A pipeline for predicting sea ice.
You will need to install the following tools if you want to develop this project:
Create a file in config that is called <your chosen name here>.local.yaml.
You will want this to inherit from base.yaml and then apply your own changes on top.
For example, the following config will override the base_path option in base.yaml:
defaults:
- base
base_path: /local/path/to/my/dataYou can then run this with, e.g.:
uv run zebra <command> --config-name <your local config>.yamlYou can also use this config to override other options in the base.yaml file, as shown below:
defaults:
- base
- override /model: encode_unet_decode # Use this format if you want to use a different config
# Override specific model parameters
model:
processor:
start_out_channels: 37 # Use this format to override specific model parameters in the named configs
base_path: /local/path/to/my/dataAlternatively, you can apply overrides to specific options at the command line like this:
uv run zebra <command> ++base_path=/local/path/to/my/dataNote that persistence.yaml overrides the specific options in base.yaml needed to run the Persistence model.

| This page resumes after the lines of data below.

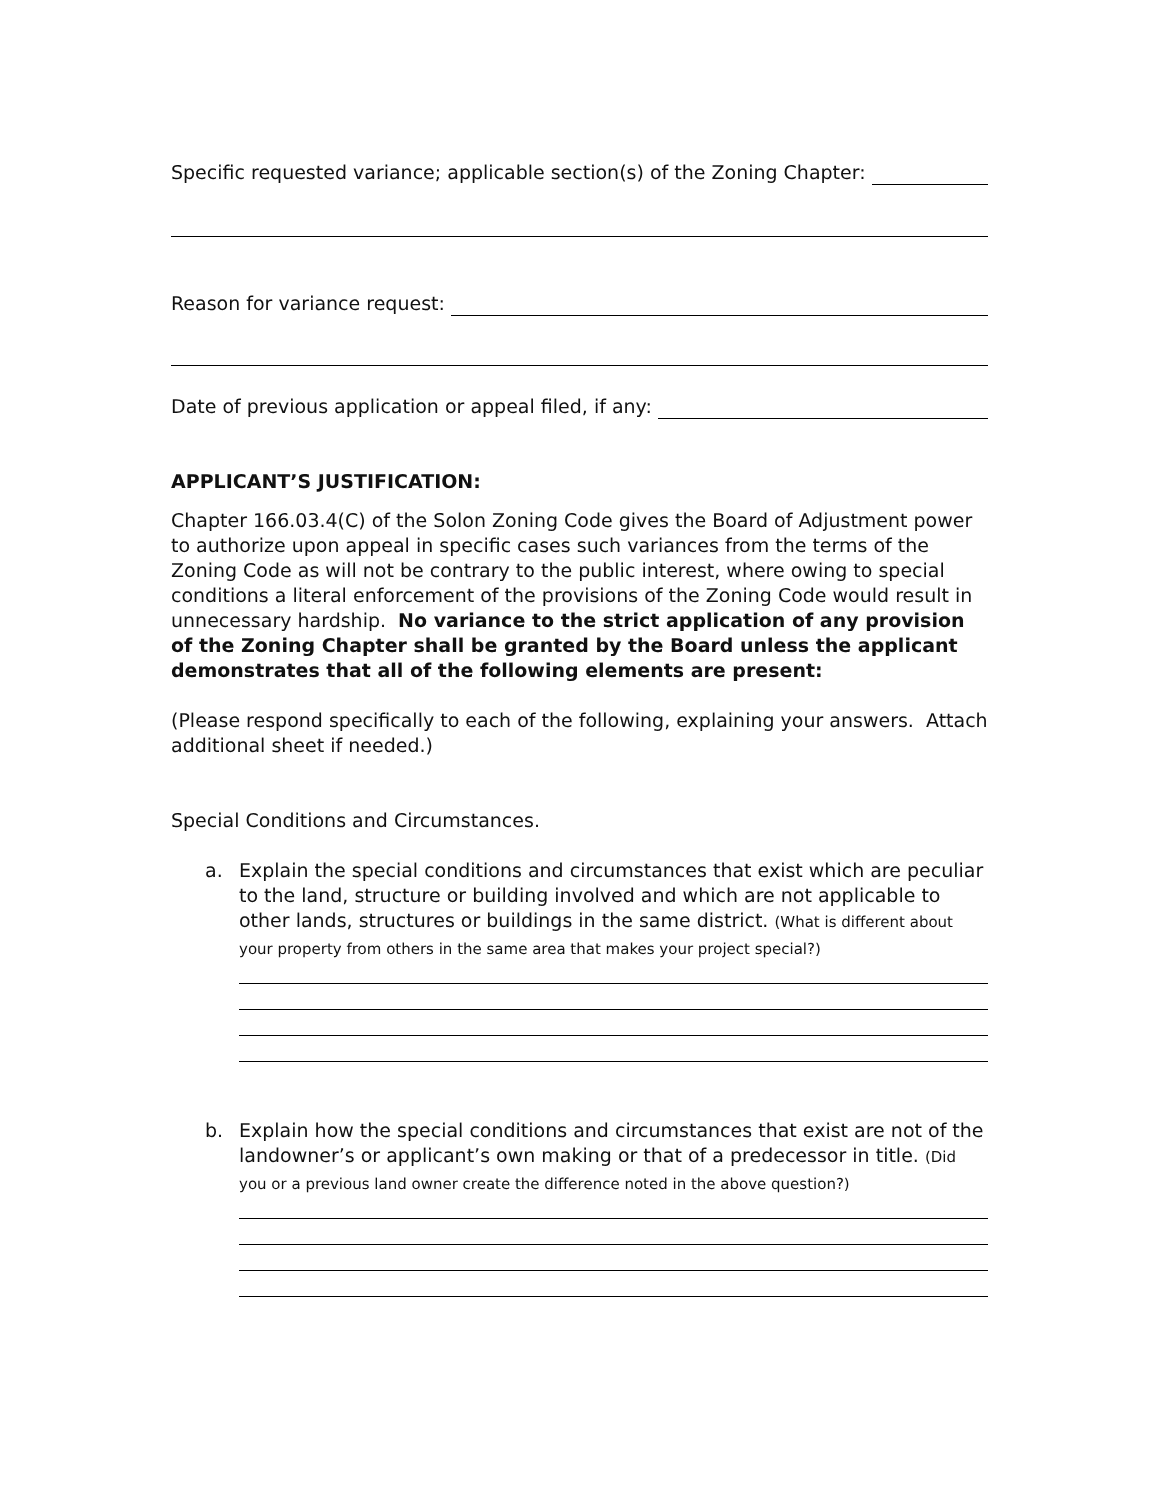Specific requested variance; applicable section(s) of the Zoning Chapter:
Reason for variance request:
Date of previous application or appeal filed, if any:
APPLICANT’S JUSTIFICATION:
Chapter 166.03.4(C) of the Solon Zoning Code gives the Board of Adjustment power to authorize upon appeal in specific cases such variances from the terms of the Zoning Code as will not be contrary to the public interest, where owing to special conditions a literal enforcement of the provisions of the Zoning Code would result in unnecessary hardship. No variance to the strict application of any provision of the Zoning Chapter shall be granted by the Board unless the applicant demonstrates that all of the following elements are present:
(Please respond specifically to each of the following, explaining your answers. Attach additional sheet if needed.)
Special Conditions and Circumstances.
a. Explain the special conditions and circumstances that exist which are peculiar to the land, structure or building involved and which are not applicable to other lands, structures or buildings in the same district. (What is different about your property from others in the same area that makes your project special?)
b. Explain how the special conditions and circumstances that exist are not of the landowner’s or applicant’s own making or that of a predecessor in title. (Did you or a previous land owner create the difference noted in the above question?)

As uv cannot easily be installed on Baskerville, you should install the zebra package directly into a virtual environment that you have set up.
source /path/to/venv/activate.sh
pip install -e .This means that later commands like uv run X ... should simply be X ... instead.
You will need a CDS account to download data with anemoi.
Run uv run zebra datasets create to download all datasets locally.
Run uv run zebra datasets inspect to inspect all datasets available locally.
Run uv run zebra train to train using the datasets specified in the config.
ℹ️ This will save checkpoints to ${BASE_DIR}/training/wandb/run-${DATE}$-${RANDOM_STRING}/checkpoints/${CHECKPOINT_NAME}$.ckpt.
Run uv run zebra evaluate --checkpoint PATH_TO_A_CHECKPOINT to evaluate using a checkpoint from a training run.
An ice-station-zebra model needs to be able to run over multiple different datasets with different dimensions.
These are structured in NTCHW format, where:
Nis the batch size,Tis the number of history (forecast) steps for inputs (outputs)Cis the number of channels or variablesHis a height dimensionWis a width dimension
N and T will be the same for all inputs, but C, H and W might vary.
Taking as an example, a batch size (N=2), 3 history steps and 4 forecast steps, we will have k inputs of shape (2, 3, C_k, H_k, W_k) and one output of shape (2, 4, C_out, H_out, W_out).
A standalone model will need to accept a dict[str, TensorNTCHW] which maps dataset names to an NTCHW Tensor of values.
The model might want to use one or more of these for training, and will need to produce an output with shape N, T, C_out, H_out, W_out.
As can be seen in the example below, a separate instance of the model is likely to be needed for each output to be predicted.
Pros:
- all input variables are available without transformation
Cons:
- hard to add new inputs
- hard to add new outputs
A processor model is part of a larger encode-process-decode step.
Start by defining a latent space as (C_latent, H_latent, W_latent) - in the example below, this has been set to (10, 64, 64).
The encode-process-decode model automatically creates one encoder for each input and one decoder for each output.
The dataset-specific encoder takes the input data and converts it to shape (N, T, C_latent, H_latent, W_latent).
The k encoded datasets can then be combined in latent space to give a single dataset of shape (N, T, k * C_latent, H_latent, W_latent).
This is then passed to the processor, which must accept input of shape (N, T, k * C_latent, H_latent, W_latent) and produce output of the same shape.
This output is then passed to one or more output-specific decoders which take input of shape (N, T, k * C_latent, H_latent, W_latent) and produce output of shape (N, T, C_out, H_out, W_out).
Pros:
- easy to add new inputs
- easy to add new outputs
Cons:
- input variables have been transformed into latent space
There are various demonstrator Jupyter notebooks in the notebooks folder.
You can run these with uv run --group notebooks jupyter notebook.